Soyons pragmatiques, interrogeons-nous sur notre intérêt. Parfois, on a intérêt à passer une alliance, à avoir un investisseur minoritaire étranger qui nous permet d'avoir accès à des marchés. Parfois, on n'a pas du tout intérêt à se faire racheter, ni par un Chinois ni par un Américain. Parfois, on est en mesure de conduire des alliances avec grand succès. J'invite donc à examiner les choses sans parti pris, à les regarder froidement, et à organiser la protection de nos intérêts. Mais pas en se fondant sur des communiqués, ou des accords qui durent trois ans : il faut organiser la pérennité des intérêts industriels français. Nous ne pouvons plus nous permettre, dans la situation de défaisance industrielle dans laquelle nous nous trouvons depuis dix ans, d'accepter de vendre très facilement nos entreprises. Il n'en reste plus beaucoup… Après Lafarge, Alstom, Technip, nous ne pouvons plus continuer sur cette voie. Regardez-les dégâts que cela a commencé à faire ! Ce ne sont pas de bonnes opérations pour nous. En effet, je préfère que ce soit Technip qui rachète FMC et Alstom qui rachète Siemens, plutôt que l'inverse. Parce que c'est mieux pour la France. Chacun voit la France comme il veut, moi je vous ai dit comment je la voyais.

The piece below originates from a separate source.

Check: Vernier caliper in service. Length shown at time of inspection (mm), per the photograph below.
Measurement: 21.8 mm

Certes, il y a des accords intelligents – j'ai lu ce que vous ont dit les syndicats à propos de STX : le droit de reprise en main est intelligent, c'est astucieux. Mais on ne peut pas faire ce genre de chose dans tous les cas, surtout quand on est placé devant le fait accompli par des dirigeants.

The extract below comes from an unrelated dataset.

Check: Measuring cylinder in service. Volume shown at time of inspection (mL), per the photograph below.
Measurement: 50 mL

J'en viens au « Plan B » du médecin. Une politique industrielle, c'est garder ce que l'on a, rapatrier ce que l'on a perdu et créer ce que l'on n'a pas. Surtout quand l'industrie représente 11 % de la richesse nationale. Si nous étions à 23 %, comme les Allemands, ou à 19 % comme les Italiens, 15 % comme les Anglais ou les Espagnols, il y aurait moins de problème.

L'esprit du mercantilisme, la tradition de ses théoriciens, de Colbert aux représentants du Gaullisme, est de vendre le plus cher possible aux autres le prix de notre travail national, obtenu de notre sueur. Voilà ce qu'est le mercantilisme. Dans la division internationale du travail et la mondialisation, nous avons intérêt à être très forts, pas à nous désarmer.

J'observe précisément que toutes les entreprises s'adossent à des intérêts étatiques, et que les États sont adossés à de grandes entreprises pour mener des opérations de conquête industrielle.

Que croyez-vous que fassent le Department of Justice ? Que recouvrent les écoutes de la National Security Agency (NSA) ? Ce sont elles qui ont permis de doper les procédures du DOJ contre les entreprises européennes. Je vous rappelle que selon les révélations d'Edward Snowden et de Wikileaks, la France a été espionnée à hauteur de 70 millions d'e-mails ou de conversations téléphoniques par la NSA. Combien d'entreprises ont été ciblées par ces écoutes illégales, contre lesquelles je n'ai pas entendu de grandes protestations nationales ? C'est un point auquel il faut être attentif, car des États utilisent aujourd'hui leurs moyens d'espionnage au bénéfice d'intérêts industriels et économiques. Il va falloir que nous nous organisions un minimum. Je déconseille la naïveté en la matière.